Since then I’ve had to spend 15-20 minutes a week deleting comment spam that slipped by mt-blacklist and got added to old entries that still had open comments.

I’d made a few false starts at turning off comments on old posts en masse in order to reduce exposure but kept stumbling over the fact that most of the solutions seemed to be for MovableType 3.x and I am still on 2.66. I finally fixed that though, by installing mt-close, which lets me close comments on all posts older than a certain number of days, which I’ve now done.

The result is that I seem to be catching a lot less comment spam and so far the only new comment has been a legitimate one. On the flip-side, I’ve seen my first bogus trackbacks, but so far, only a few.

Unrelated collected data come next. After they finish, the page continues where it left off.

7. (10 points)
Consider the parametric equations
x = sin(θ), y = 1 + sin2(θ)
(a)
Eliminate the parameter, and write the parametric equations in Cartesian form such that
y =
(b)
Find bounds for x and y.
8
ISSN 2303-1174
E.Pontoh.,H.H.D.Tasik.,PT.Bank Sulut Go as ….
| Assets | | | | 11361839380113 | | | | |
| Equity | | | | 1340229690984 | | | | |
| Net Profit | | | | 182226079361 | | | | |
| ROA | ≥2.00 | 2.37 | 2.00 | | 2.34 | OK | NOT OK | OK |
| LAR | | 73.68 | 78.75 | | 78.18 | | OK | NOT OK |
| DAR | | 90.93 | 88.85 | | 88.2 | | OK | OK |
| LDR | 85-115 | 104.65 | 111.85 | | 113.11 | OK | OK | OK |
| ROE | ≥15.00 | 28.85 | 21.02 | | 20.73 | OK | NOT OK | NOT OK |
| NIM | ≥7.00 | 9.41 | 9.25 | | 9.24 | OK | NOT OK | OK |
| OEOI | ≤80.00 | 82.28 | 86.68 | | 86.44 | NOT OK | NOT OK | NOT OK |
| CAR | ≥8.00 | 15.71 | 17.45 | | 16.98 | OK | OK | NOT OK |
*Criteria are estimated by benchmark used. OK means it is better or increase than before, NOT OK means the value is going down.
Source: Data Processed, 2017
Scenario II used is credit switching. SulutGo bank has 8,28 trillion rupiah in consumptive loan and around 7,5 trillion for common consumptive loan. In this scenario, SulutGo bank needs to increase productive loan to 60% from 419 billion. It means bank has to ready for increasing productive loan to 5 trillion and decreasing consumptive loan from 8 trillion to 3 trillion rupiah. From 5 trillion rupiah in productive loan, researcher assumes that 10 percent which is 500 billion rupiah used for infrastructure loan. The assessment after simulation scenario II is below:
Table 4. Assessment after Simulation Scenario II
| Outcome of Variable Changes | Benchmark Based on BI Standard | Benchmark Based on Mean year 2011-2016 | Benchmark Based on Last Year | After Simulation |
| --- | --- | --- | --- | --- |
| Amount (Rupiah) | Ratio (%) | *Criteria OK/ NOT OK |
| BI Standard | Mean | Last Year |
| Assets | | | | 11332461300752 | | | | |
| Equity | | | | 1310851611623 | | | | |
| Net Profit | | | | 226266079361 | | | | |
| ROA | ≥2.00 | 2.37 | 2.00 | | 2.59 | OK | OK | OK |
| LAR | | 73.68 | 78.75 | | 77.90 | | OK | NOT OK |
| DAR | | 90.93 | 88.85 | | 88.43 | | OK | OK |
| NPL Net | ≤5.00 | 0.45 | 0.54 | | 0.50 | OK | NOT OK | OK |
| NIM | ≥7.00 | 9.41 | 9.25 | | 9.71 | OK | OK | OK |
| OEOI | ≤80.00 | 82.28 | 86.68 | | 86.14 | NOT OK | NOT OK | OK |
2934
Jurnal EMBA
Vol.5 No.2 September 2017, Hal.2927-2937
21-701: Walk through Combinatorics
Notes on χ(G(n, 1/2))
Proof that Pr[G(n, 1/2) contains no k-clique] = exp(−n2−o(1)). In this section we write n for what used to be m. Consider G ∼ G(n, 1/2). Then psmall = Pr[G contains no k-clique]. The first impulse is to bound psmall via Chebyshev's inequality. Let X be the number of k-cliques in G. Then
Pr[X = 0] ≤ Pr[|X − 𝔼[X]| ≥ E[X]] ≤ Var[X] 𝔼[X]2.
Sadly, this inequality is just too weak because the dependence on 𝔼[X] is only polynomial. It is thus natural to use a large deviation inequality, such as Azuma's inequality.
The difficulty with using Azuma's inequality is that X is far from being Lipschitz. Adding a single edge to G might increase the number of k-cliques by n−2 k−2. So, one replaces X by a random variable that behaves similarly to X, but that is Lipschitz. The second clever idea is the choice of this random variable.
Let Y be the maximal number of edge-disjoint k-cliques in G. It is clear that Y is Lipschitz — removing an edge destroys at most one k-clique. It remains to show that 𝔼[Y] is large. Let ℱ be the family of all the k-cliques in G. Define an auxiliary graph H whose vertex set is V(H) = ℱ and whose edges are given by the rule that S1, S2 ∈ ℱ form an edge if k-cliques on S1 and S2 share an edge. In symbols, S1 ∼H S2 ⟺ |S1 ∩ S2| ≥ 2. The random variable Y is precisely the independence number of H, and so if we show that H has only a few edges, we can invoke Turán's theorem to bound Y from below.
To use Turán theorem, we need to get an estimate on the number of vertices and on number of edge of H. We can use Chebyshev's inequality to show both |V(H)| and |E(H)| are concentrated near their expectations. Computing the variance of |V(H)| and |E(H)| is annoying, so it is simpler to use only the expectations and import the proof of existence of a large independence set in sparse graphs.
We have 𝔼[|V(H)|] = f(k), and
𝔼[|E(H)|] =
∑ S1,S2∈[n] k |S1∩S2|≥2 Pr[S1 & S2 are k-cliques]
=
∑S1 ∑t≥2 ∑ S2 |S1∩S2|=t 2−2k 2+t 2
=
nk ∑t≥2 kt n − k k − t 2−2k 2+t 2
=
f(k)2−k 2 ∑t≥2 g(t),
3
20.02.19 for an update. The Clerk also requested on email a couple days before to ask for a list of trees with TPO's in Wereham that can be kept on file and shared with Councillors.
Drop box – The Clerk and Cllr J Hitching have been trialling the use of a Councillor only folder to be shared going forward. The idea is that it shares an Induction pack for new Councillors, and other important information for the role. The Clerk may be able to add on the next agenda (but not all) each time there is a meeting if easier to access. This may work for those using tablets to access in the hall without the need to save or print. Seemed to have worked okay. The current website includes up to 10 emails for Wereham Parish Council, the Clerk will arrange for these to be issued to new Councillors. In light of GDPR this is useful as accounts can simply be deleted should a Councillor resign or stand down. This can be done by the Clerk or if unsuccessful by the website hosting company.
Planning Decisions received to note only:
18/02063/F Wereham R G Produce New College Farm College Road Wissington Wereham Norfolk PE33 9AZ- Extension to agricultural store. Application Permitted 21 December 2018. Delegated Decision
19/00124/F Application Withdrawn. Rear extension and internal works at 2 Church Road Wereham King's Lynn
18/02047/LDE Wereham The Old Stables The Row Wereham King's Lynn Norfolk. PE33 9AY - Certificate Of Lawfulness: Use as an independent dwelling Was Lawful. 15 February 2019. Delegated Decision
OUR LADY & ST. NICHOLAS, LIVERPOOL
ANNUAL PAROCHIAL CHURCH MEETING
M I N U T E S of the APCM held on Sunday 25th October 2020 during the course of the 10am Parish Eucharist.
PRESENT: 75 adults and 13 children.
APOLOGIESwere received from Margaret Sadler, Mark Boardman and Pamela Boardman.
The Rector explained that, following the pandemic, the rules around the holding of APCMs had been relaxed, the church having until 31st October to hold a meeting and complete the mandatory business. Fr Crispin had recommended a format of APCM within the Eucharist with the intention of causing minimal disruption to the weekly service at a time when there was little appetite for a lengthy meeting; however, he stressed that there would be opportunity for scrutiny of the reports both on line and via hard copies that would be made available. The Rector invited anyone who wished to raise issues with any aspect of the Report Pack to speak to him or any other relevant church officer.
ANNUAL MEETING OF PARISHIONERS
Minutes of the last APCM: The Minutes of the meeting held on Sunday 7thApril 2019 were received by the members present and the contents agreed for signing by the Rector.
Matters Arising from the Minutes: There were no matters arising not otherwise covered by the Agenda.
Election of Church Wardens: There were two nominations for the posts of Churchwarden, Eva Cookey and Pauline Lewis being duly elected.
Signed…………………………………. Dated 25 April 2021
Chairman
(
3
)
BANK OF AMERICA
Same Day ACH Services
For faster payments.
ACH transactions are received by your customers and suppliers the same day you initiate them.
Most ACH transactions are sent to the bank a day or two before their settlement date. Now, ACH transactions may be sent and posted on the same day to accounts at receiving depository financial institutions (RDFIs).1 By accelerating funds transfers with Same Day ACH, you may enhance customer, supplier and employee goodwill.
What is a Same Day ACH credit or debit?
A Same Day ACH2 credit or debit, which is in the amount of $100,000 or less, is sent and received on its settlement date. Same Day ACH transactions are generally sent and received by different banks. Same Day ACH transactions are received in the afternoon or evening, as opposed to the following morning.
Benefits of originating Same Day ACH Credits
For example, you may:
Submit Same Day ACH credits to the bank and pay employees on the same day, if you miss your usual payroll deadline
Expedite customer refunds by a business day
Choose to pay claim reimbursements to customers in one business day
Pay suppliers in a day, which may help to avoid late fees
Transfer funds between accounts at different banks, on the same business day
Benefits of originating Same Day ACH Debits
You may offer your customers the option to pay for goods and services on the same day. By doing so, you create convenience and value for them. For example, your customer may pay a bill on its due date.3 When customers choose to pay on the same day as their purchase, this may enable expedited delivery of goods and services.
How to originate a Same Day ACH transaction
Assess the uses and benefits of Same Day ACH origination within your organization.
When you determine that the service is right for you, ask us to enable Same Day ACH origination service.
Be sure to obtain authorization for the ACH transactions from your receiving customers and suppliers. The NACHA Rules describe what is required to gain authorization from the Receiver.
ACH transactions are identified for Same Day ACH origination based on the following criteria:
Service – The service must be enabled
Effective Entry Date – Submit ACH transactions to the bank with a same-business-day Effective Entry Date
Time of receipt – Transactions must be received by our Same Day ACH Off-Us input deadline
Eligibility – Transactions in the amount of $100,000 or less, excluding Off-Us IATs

The good news is that now I have the tools in place to make managing comment and trakcback spam managable, so I’m opening new posts for comments again and I’ll only close them when the rate of comment spam gets high enough that it takes me more than a minute or two a week to deal with it.

I’m now state-of-the-art for 2003! (if one ignores my barely customized template).

Google Desktop Search isn’t a big disappointment, but it does have its frustrations

Back when the beta arrived, I wrote that Google Desktop Search is a disappointment because it didn’t support indexing Firefox history or Thunderbird mail. Later I praised its good points.

Now that the product has been released, I thought I should follow up. First off, the seem to have retained the good points. It remains a tiny download, even with added features; it is fast; and it doesn’t hog a lot of resources when it is idle, at least on my home desktop.

They also addressed my main gripe by adding support for indexing Firefox History and Thunderbird e-mail. And while they didn’t address my desire to index my blog, they did provide a Plugin SDK, which has allowed someone else to create a plugin called Kongulo that can index web sites which should meet that need.

One notable feature of their plugin SDK is that it can handle compound files and index each item as a separate record, for example, indexing each row in a spreadsheet or database separately. The desktop search products from Microsoft and Copernic also have APIs, but appearantly have to index the entire contents of a file as a single record.

Of course, now that I’ve got the full version, I note that it has other shortcomings. For one thing, its still a bit jarring to see items from my PC listed in the same page as a Google internet search. That I can get over (or turn off).

Harder to deal with is that GDS happily indexes the spam folders in my e-mail. I’d like to be to exclude mail folders easily, but according to their support, its currently not possible.

I’ve also noticed that when I tell GDS to open an e-mail from my search results in Thunderbird, it opens the wrong message.

The fact that the search interface is ordinary HTML also has some frustrations. It makes it difficult impossible to quickly resort and scan search results by other meta data like sender, recipient or date.

In any case, I’m hapy to see GDS supporting the browser and e-mail I use, and I look forward to Onfolio releasing a plugin so I can search my collection of web clippings at the same time I search e-mail and the like.

SessionSaver Rocks!

One Firefox extension I have no intention of uninstalling is SessionSaver. SessionSaver keeps track of the state of your browser — window positions, open URLs, scrolling positions, even tab-histories — and will restore them whenever you restart the browser, even if Firefox crashed. Next up is to install it on my wife’s computer — she keeps a lot of Firefox windows and tabs open, which really sucks for her every week or two when Firefox or an errant plugin finally freezes or blows up.